Segment Start: RECORDS SUPPLIED

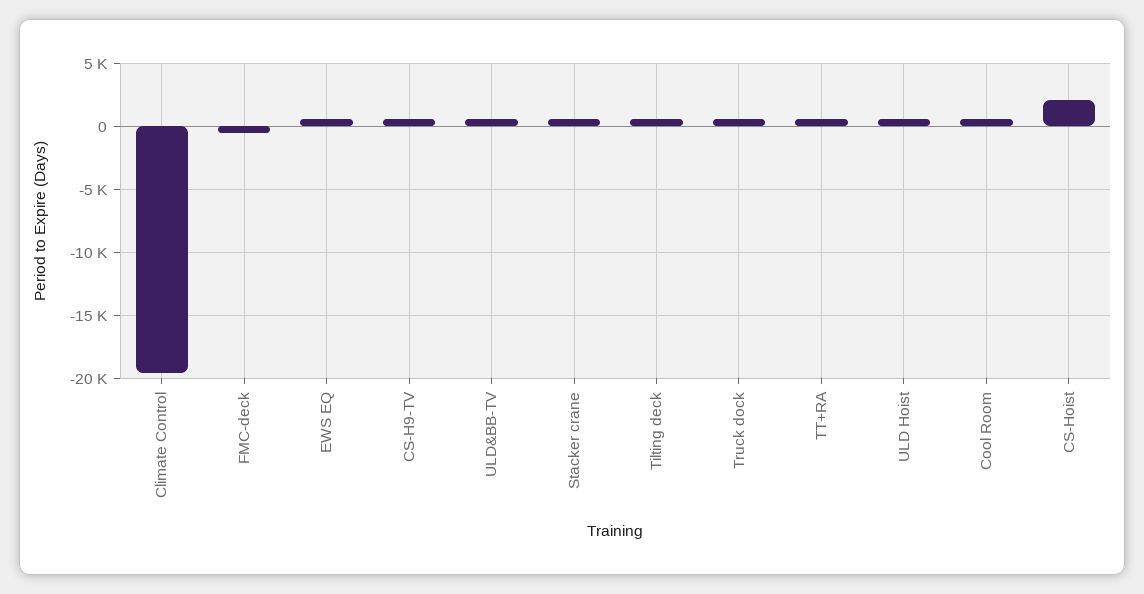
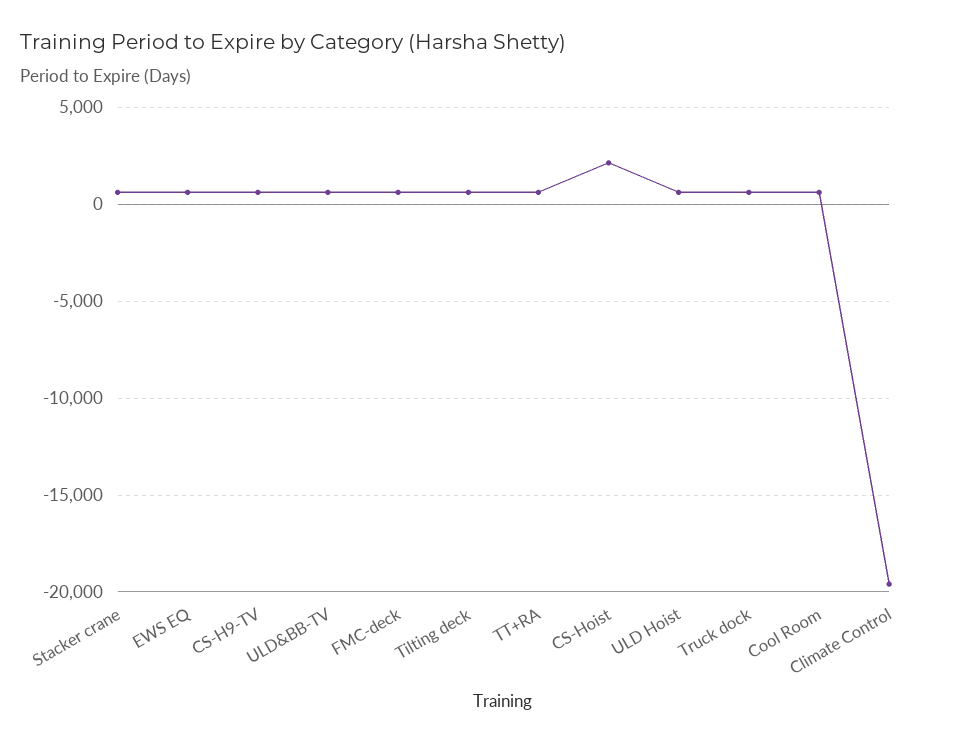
  {
    "Climate Control": -19500,
-   "FMC-deck": -500,
+   "FMC-deck": 500,
    "EWS EQ": 500,
    "CS-H9-TV": 500,
    "ULD&BB-TV": 500,
    "Stacker crane": 500,
    "Tilting deck": 500,
    "Truck dock": 500,
    "TT+RA": 500,
    "ULD Hoist": 500,
    "Cool Room": 500,
    "CS-Hoist": 2000
  }

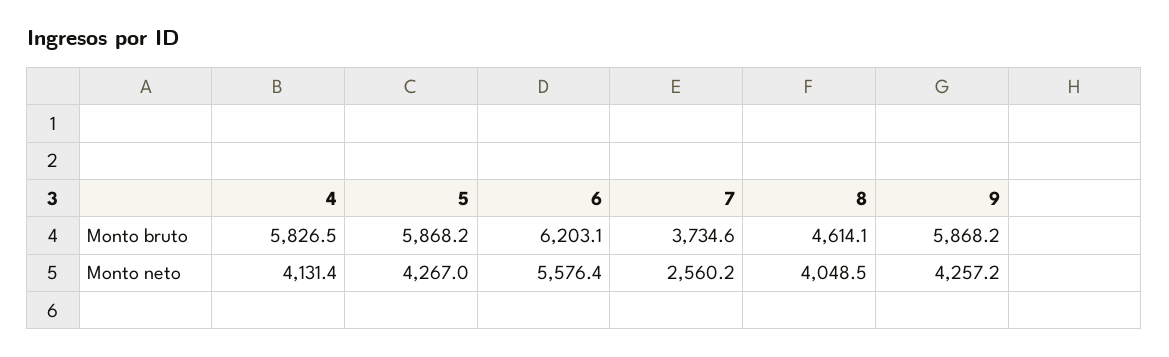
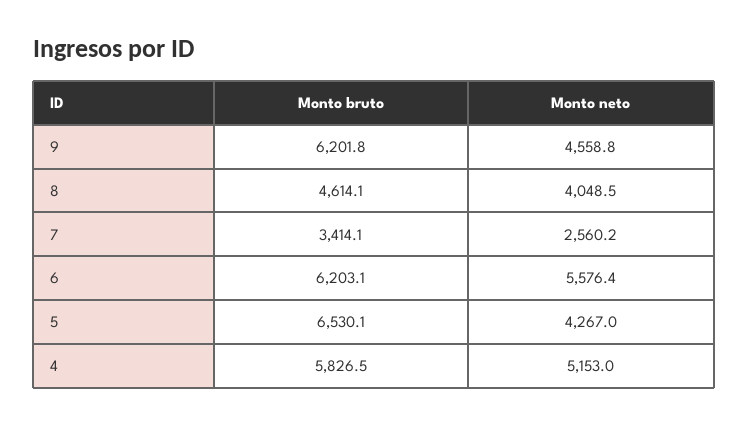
  {
    "4": {
      "Monto bruto": 5826.5,
-     "Monto neto": 4131.4
+     "Monto neto": 5153
    },
    "5": {
-     "Monto bruto": 5868.2,
+     "Monto bruto": 6530.1,
      "Monto neto": 4267
    },
    "6": {
      "Monto bruto": 6203.1,
      "Monto neto": 5576.4
    },
    "7": {
-     "Monto bruto": 3734.6,
+     "Monto bruto": 3414.1,
      "Monto neto": 2560.2
    },
    "8": {
      "Monto bruto": 4614.1,
      "Monto neto": 4048.5
    },
    "9": {
-     "Monto bruto": 5868.2,
+     "Monto bruto": 6201.8,
-     "Monto neto": 4257.2
+     "Monto neto": 4558.8
    }
  }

Segment End: RECORDS SUPPLIED

▶ TASK BRIEF
The answer must consist of every line above that contains the word "neto".

▶ SOLUTION
-     "Monto neto": 4131.4
+     "Monto neto": 5153
      "Monto neto": 4267
      "Monto neto": 5576.4
      "Monto neto": 2560.2
      "Monto neto": 4048.5
-     "Monto neto": 4257.2
+     "Monto neto": 4558.8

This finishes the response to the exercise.